Os dados da Fundação Oswaldo Cruz (Fiocruz), refletem a alta em todo o país nos casos de Síndrome Respiratória Aguda Grave (SRAG)

Nas últimas quatro semanas epidemiológicas, o Brasil registrou um aumento preocupante de 36% nos óbitos associados à Influenza A, vírus que popularmente ficou conhecido como “supergripe”.

A doença é causada por novas variantes do subtipo A do vírus Influenza, especificamente o H3N2. O primeiro registro da variante do subclado K (conhecida como gripe K ou “supergripe”) no Brasil foi confirmado pelo Ministério da Saúde em dezembro de 2025, a partir de amostras no estado do Pará, juntamente com o subclado J.2.4. Anteriormente, o país também enfrentou epidemias pela cepa H3N2 Darwin.

Apesar do nome alarmante, o Ministério da Saúde aponta que o vírus mantém o comportamento típico da Influenza A sazonal.

Os principais sintomas são velhos conhecidos da população:

  • febre alta logo no início do contágio
  • inflamação na garganta
  • tosse
  • calafrios
  • dores articulares e de cabeça
  • vômito
  • perda de apetite.

Cenário Regional De acordo com a Fiocruz, a maioria dos estados das regiões Nordeste, Sudeste, Norte e Centro-Oeste apresenta sinais de crescimento de casos positivos e encontram-se em nível de atividade de SRAG classificado como alerta, risco ou alto risco. O estado do Paraná também começa a indicar uma tendência de aumento, enquanto Pará, Ceará e Pernambuco vão na contramão e registram sinais de queda.

O boletim também destaca que há uma forte circulação simultânea de outros vírus respiratórios, com alta prevalência do rinovírus e crescimento relevante nas mortes causadas tanto por ele quanto pela Covid-19.

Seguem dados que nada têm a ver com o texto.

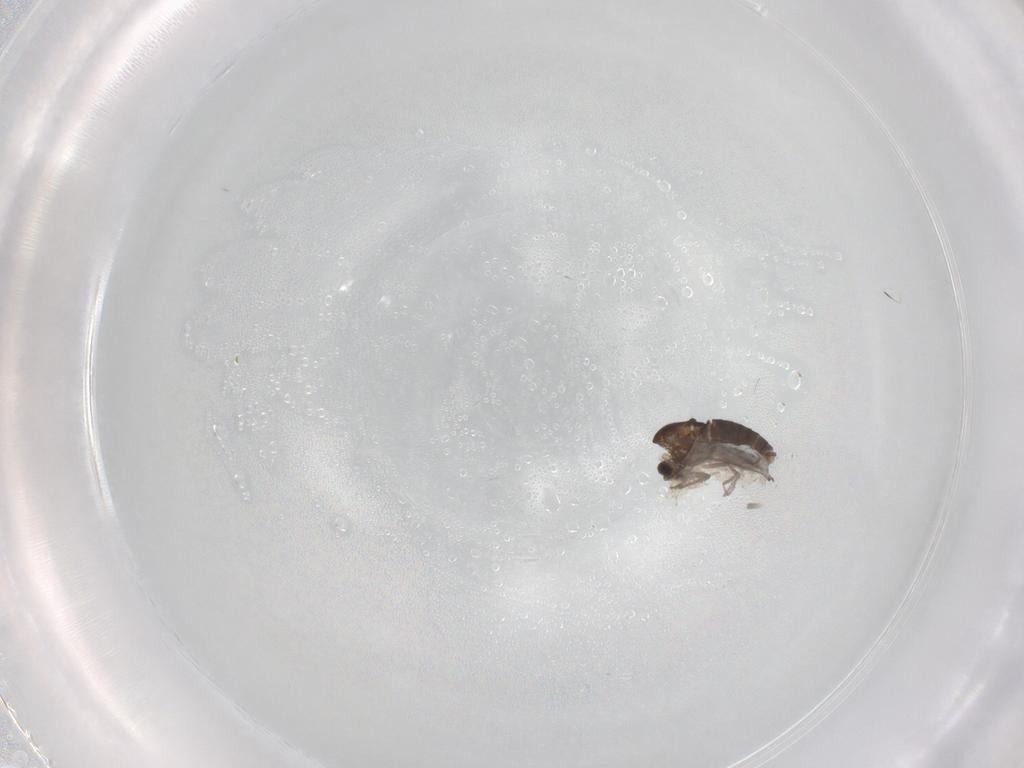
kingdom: Animalia
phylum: Arthropoda
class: Insecta
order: Diptera
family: Chironomidae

A importância da vacinação Especialistas alertam que as hospitalizações e mortes estão diretamente ligadas à falta de imunização. Como base de comparação do perigo da baixa cobertura vacinal, em 2025, quando o Rio Grande do Sul bateu recordes de mortes por gripe, 82% dos pacientes hospitalizados e 78% das vítimas fatais não estavam vacinados.

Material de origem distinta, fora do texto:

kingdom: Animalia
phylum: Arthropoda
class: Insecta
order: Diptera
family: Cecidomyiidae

“É fundamental que idosos, crianças, pessoas com comorbidades e profissionais da saúde e da educação estejam em dia com a vacina contra a influenza”.

Para combater o avanço do vírus, a Campanha Nacional de Vacinação contra a Influenza A começou no dia 28 de março e se estenderá até 30 de maio em todo o território nacional. A recomendação de organismos de saúde, como a OMS e a Opas, é que a população busque os postos de saúde para garantir a imunização, além de manter cuidados como higiene das mãos e o uso de máscaras em caso de sintomas gripais.